* BEGIN EXERCISE INPUTS *

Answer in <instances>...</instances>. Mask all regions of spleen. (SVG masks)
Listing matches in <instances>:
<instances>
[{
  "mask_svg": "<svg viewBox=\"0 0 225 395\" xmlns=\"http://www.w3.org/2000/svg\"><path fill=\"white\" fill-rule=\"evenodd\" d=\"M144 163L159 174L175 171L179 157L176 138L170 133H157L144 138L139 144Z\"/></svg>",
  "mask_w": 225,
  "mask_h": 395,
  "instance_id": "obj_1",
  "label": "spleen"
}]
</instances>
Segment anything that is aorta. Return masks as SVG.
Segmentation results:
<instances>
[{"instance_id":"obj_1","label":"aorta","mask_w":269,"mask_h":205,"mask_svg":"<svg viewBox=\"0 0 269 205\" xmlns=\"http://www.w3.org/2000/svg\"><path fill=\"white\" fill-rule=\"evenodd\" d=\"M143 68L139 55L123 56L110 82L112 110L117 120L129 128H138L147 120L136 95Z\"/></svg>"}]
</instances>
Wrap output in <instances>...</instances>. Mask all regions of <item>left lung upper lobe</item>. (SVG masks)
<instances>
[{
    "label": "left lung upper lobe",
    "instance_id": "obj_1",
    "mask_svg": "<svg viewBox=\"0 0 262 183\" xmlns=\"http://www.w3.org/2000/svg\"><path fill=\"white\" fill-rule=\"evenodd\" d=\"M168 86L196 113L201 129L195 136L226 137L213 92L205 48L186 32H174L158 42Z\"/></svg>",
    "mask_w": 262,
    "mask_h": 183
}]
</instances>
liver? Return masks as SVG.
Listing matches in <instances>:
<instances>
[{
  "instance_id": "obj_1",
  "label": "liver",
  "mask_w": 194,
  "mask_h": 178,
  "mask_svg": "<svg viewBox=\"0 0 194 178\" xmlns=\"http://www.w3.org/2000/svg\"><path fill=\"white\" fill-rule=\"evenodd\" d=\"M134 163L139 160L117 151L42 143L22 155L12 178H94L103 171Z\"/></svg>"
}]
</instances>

* END EXERCISE INPUTS *

= WHAT NEEDS TO BE DONE =
Reproduce all of the records above line for line, without changing a single character.

= FULL RESPONSE =
Answer in <instances>...</instances>. Mask all regions of spleen. (SVG masks)
Listing matches in <instances>:
<instances>
[{
  "mask_svg": "<svg viewBox=\"0 0 225 395\" xmlns=\"http://www.w3.org/2000/svg\"><path fill=\"white\" fill-rule=\"evenodd\" d=\"M144 163L159 174L175 171L179 157L176 138L170 133H157L144 138L139 144Z\"/></svg>",
  "mask_w": 225,
  "mask_h": 395,
  "instance_id": "obj_1",
  "label": "spleen"
}]
</instances>
Segment anything that is aorta. Return masks as SVG.
Segmentation results:
<instances>
[{"instance_id":"obj_1","label":"aorta","mask_w":269,"mask_h":205,"mask_svg":"<svg viewBox=\"0 0 269 205\" xmlns=\"http://www.w3.org/2000/svg\"><path fill=\"white\" fill-rule=\"evenodd\" d=\"M143 68L139 55L123 56L110 82L112 110L117 120L129 128H138L147 120L136 95Z\"/></svg>"}]
</instances>
Wrap output in <instances>...</instances>. Mask all regions of <item>left lung upper lobe</item>. (SVG masks)
<instances>
[{
    "label": "left lung upper lobe",
    "instance_id": "obj_1",
    "mask_svg": "<svg viewBox=\"0 0 262 183\" xmlns=\"http://www.w3.org/2000/svg\"><path fill=\"white\" fill-rule=\"evenodd\" d=\"M168 86L196 113L201 129L195 136L226 137L213 92L205 48L186 32H174L158 42Z\"/></svg>",
    "mask_w": 262,
    "mask_h": 183
}]
</instances>
liver? Return masks as SVG.
Listing matches in <instances>:
<instances>
[{
  "instance_id": "obj_1",
  "label": "liver",
  "mask_w": 194,
  "mask_h": 178,
  "mask_svg": "<svg viewBox=\"0 0 194 178\" xmlns=\"http://www.w3.org/2000/svg\"><path fill=\"white\" fill-rule=\"evenodd\" d=\"M134 163L139 160L117 151L42 143L22 155L12 178H94L103 171Z\"/></svg>"
}]
</instances>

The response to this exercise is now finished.